Our opinion: China's aggression results in strange bedfellows
With the announcement that an arms embargo between the United States and Vietnam has been lifted, the war against Vietnam is truly, finally over.
It's also a reminder that our ill-advised incursion in Southeast Asia was a result of failed colonialist policies and that we should never have interfered 50 years ago in that civil war. The United States has been wearing the legacy of Vietnam like an albatross around its neck, and not only for the disgraceful way the nation treated, and continues to treat, the veterans who went to fight what might have been the final imperialist war of the Colonial Period. Most of us can't even comprehend the sorrow the families of the nearly 60,000 dead soldiers live with every day, especially when you consider the futility of the battles they were asked to fight and die in.
And then there is to be considered the destruction left behind by the war, which the residents of Vietnam are still dealing with to this day; not just unexploded ordnance but also Agent Orange, which also has affected the health of thousands of Americans who were exposed to the defoliant during the war.
In the past seven years, Sen. Patrick Leahy, D-Vt., and others in Congress with a conscience have been authorizing funding to help clean up contamination from Agent Orange and help those afflicted with disabilities and illness from its use. "The U.S. military's use of Agent Orange long was a source of anger and resentment, but because of these efforts it has become an issue that both governments are working together to address."
But, other than a history lesson, the lifting of the embargo is a sign that tension between China and its neighbors that share the South China Sea is increasing and no one really knows what to do about it except be prepared for the worse-case scenario — some sort of military conflict.
"Lifting the ban on arms sales to Vietnam further demonstrates that the United States is a reliable partner, and it sends a not too subtle message to China at a time when it is threatening regional stability in the South China Sea," stated Leahy, adding the decision "should not open the floodgates for sales of lethal equipment," especially considering Vietnam's policies regarding freedom of expression and other human rights.
Anita Kumar, writing for McClatchy, said Vietnam has a "dismal record on human rights," that includes religious discrimination, political exclusion and oppressive surveillance.
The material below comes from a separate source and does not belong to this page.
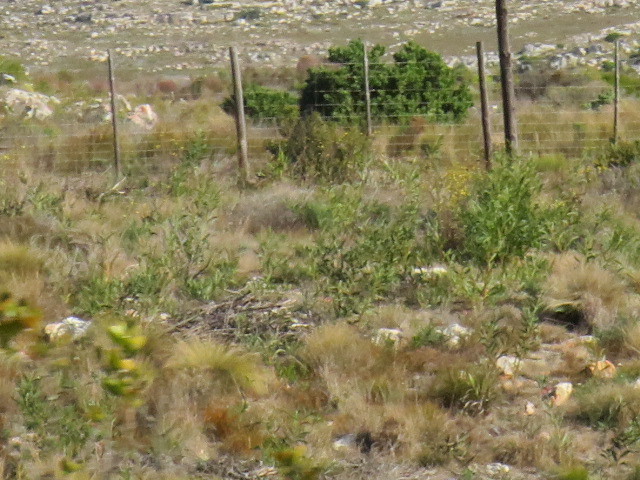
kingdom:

During last week's visit to Vietnam, Pres. Barack Obama chided Vietnam for its "modest progress" on human rights.
"We will continue to speak out on behalf of human rights that we believe are universal, including freedom of speech, freedom of the press, freedom of religion and freedom of assembly and that includes the right of citizens, through civil society, to organize and help improve their communities and their country," he said. "I believe that nations are stronger and more prosperous when these universal rights are upheld."
It would be disingenuous for anyone to suggest the United States shouldn't sell weapons to nations that abuse their own citizens. It's been going on for years and years and we don't have enough space here to list all the repulsive regimes our leaders have felt it necessary with whom to have some sort of relationship.
While Vietnam is nominally communist, its relationship with its northern neighbor, China, is a history of invasion and occupation. Presently, China has laid claim to areas of the waters bordering its shores, raising consternation in Japan, the Philippines, Brunei, Malaysia and, of course, Vietnam. China's self-proclaimed two-hundred-mile exclusive economic zone affects a region through which $5.3 trillion of trade passes through each year, according to the Council on Foreign Relations. U.S. trade accounts for $1.2 trillion of this total.
While the United States should work with China to decrease tensions, noted the CFR, it should also "bolster" the military capabilities with is allies in the region. However, noted the CFR, "Such measures run the risk of emboldening the Philippines and Vietnam to more assertively challenge China and could raise those countries' expectations of U.S. assistance in a crisis."
There is no easy solution to this slow-burning crisis, but reopening relations with Vietnam not only signals to China that we will protect free trade in the South China Sea. It also lets the Vietnamese know that, unlike the past 50 years, perhaps now is the time to make amends.